Content Discovery (bengal/discovery/content_discovery.py)
Purpose
Walks the content directory recursively to create Page and Section objects
Responsibilities
- Walks content directory recursively
- Creates Page and Section objects
- Parses frontmatter
- Organizes content into hierarchy
- Includes autodoc-generated markdown files
- Uses Utilities: Delegates to
bengal.utils.file_io.read_text_file()for robust file reading with encoding fallback
Process Flow
- Start at content root directory
- Recursively traverse directories
- For each directory:
- Create Section object
- Look for
_index.md(section index page) - Find all markdown files
- For each markdown file:
- Read file content
- Parse frontmatter (YAML/TOML)
- Extract metadata
- Create Page object
- Associate with parent Section
- Build section hierarchy
- Return organized Pages and Sections
Features
- Encoding fallback (UTF-8 → latin-1)
- UTF-8 BOM stripping during read to avoid confusing frontmatter parsing
- Error handling for malformed files (frontmatter syntax errors fall back to content-only)

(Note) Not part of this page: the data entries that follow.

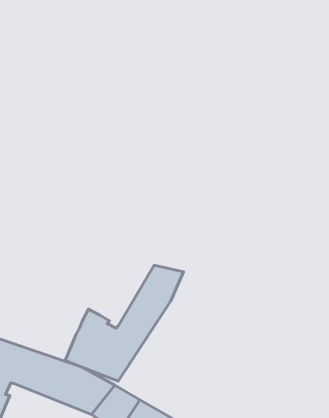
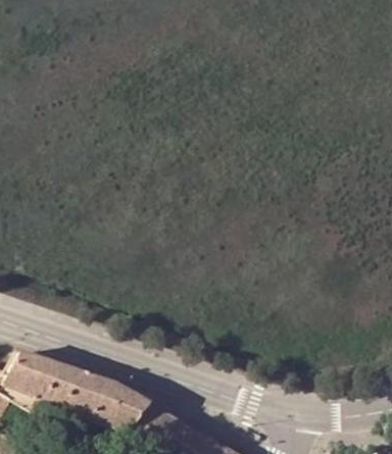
building: [65,265,184,381] -> none

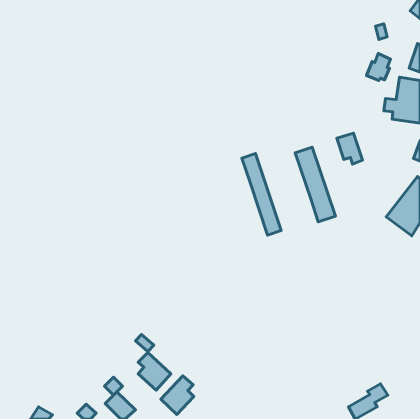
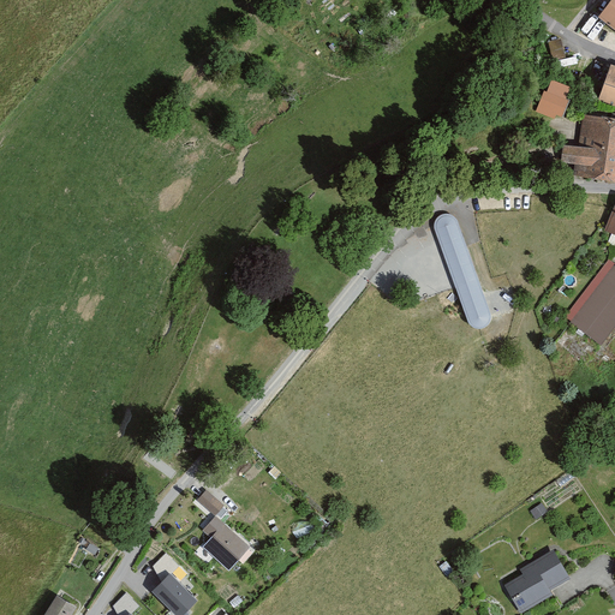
building: [337,133,363,164] -> none
building: [242,153,281,235] -> none
building: [161,376,194,414] -> none

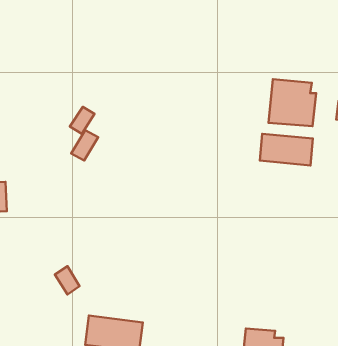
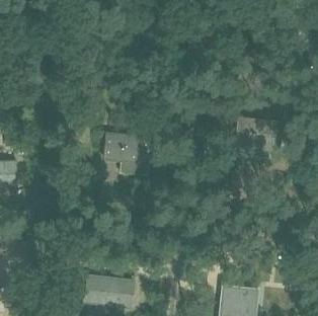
building: [268,79,316,126] -> none
building: none -> [103,134,149,162]

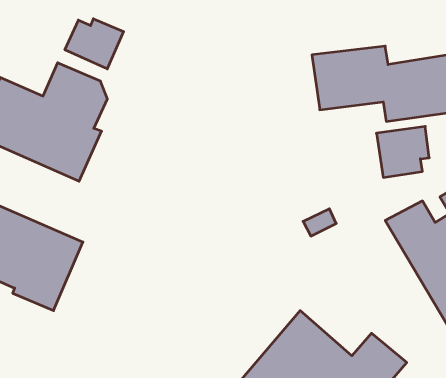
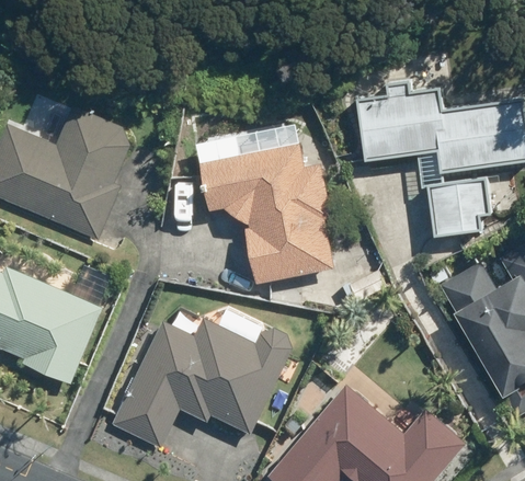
building: [65,19,124,69] -> none
building: none -> [199,142,333,285]
building: none -> [113,319,290,447]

- Automatic section creation
- Hierarchical organization
- Cross-reference index building
Asset Discovery (bengal/discovery/asset_discovery.py)
Purpose
Finds all static assets and creates Asset objects
Responsibilities
- Finds all static assets
- Preserves directory structure
- Creates Asset objects with metadata
- Tracks asset types (CSS, JS, images, fonts, etc.)
Process Flow
- Walk assets directory
- For each file:
- Determine asset type (by extension)
- Create Asset object
- Preserve relative path
- Track for processing
- Also discover theme assets
- Return organized Asset list
Asset Types
- Images:
.jpg,.jpeg,.png,.gif,.webp,.svg - Stylesheets:
.css,.scss,.sass,.less - Scripts:
.js,.mjs,.ts - Fonts:
.woff,.woff2,.ttf,.otf,.eot - Data:
.json,.yaml,.yml,.toml,.xml - Documents:
.pdf,.doc,.docx - Other: Any other files
Features
- Type detection by extension
- Path preservation
- Metadata extraction
- Theme asset integration
- Optimization hints